Songs from the Second Floor

compiled by Jeffrey Overstreet
from Film Forum, 12/19/02

While you're in line for The Two Towers, try asking your fellow moviegoers what they thought of Songs from the Second Floor. Their response will likely be "Huh?" But this acclaimed film from Swedish director Roy Andersson won the Golden Palm and Jury prizes at the Cannes Film Festival two years ago, and now that it has found a U.S. distributor (New Yorker Films), the few who have seen it have offered rave reviews.

The film deserves the praise. Andersson has higher intentions than mere crowd-pleasing—he's more a visual artist than a storyteller. Songs is slow-moving, surreal, and clouded in a pale gloom, a troubling work of art that may be cinema's most poetic echo of the Book of Ecclesiastes.

Andersson takes us on a tour of a troubled city in which men seek only fulfillment and financial success, leaning on their own understanding for support. Ignoring God, rejecting their wives, refusing to give or receive love, they become bitter, despondent, wrathful, even suicidal. Bizarre imagery underlines the fact that all of their hard work has come to nothing: a traffic jam, for example, winds endlessly through the town, barely budging. The motionless drivers get desperate; some exit their cars to search for sustenance in trash cans. In the midst of their folly, some recite comical revisions to Ecclesiastes as a mantra: "Beloved is the man who sits down. Beloved is the man who catches his finger in a door." Crucifixes are everywhere, suggesting a possible solution to their madness. But to these business-minded men, Jesus is just a commodity. A crucifix salesman throws away his existing stock, shouting, "How can you make money with a crucified loser?"

While our tour guide has an explosive sense of humor, I found the experience to be wearying and often quite unpleasant, mostly due to the moral vacuity of the film's many deranged characters. You could call it "the feel-bad movie of the year." But its imagery still haunts me, weeks after viewing it, and its illustrations of Scripture — intentional or otherwise—speak to the painful truths underlying Andersson's vision.

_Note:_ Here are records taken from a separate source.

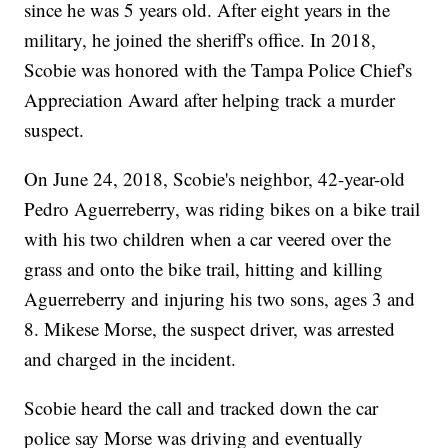
since he was 5 years old. After eight years in the
military, he joined the sheriff's office. In 2018,
Scobie was honored with the Tampa Police Chief's
Appreciation Award after helping track a murder
suspect.
On June 24, 2018, Scobie's neighbor, 42-year-old
Pedro Aguerreberry, was riding bikes on a bike trail
with his two children when a car veered over the
grass and onto the bike trail, hitting and killing
Aguerreberry and injuring his two sons, ages 3 and
8. Mikese Morse, the suspect driver, was arrested
and charged in the incident.
Scobie heard the call and tracked down the car
police say Morse was driving and eventually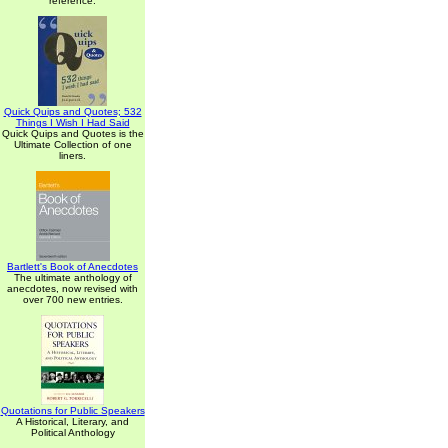
reference.
Quick Quips and Quotes; 532
Things I Wish I Had Said
Quick Quips and Quotes is the
Ultimate Collection of one
liners.
Bartlett's Book of Anecdotes
The ultimate anthology of
anecdotes, now revised with
over 700 new entries.
Quotations for Public Speakers
A Historical, Literary, and
Political Anthology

Great art doesn't have to be "feel-great" art, after all. My full review is at Looking Closer.

J. Robert Parks (Phantom Tollbooth) is similarly impressed: "The film is gorgeously shot with spectacular widescreen compositions and moody lighting. And I loved the exploration of religious themes, tinged as they are with deep melancholy. Admittedly, this kind of thing isn't for everyone, but Songs … is an exhilarating look into the abyss."

Mainstream reviews range from expressions of admiring bewilderment to profound insight. Roger Ebert says, "I love this film because it is completely new, starting from a place no other film has started from, proceeding implacably to demonstrate the logic of its despair, arriving at a place of no hope. Songs … is a parade of fools marching blindly to their ruin, and for the moment we are still spectators and have not been required to join the march. The laughter inspired by the movie is sometimes at the absurd, sometimes simply from relief."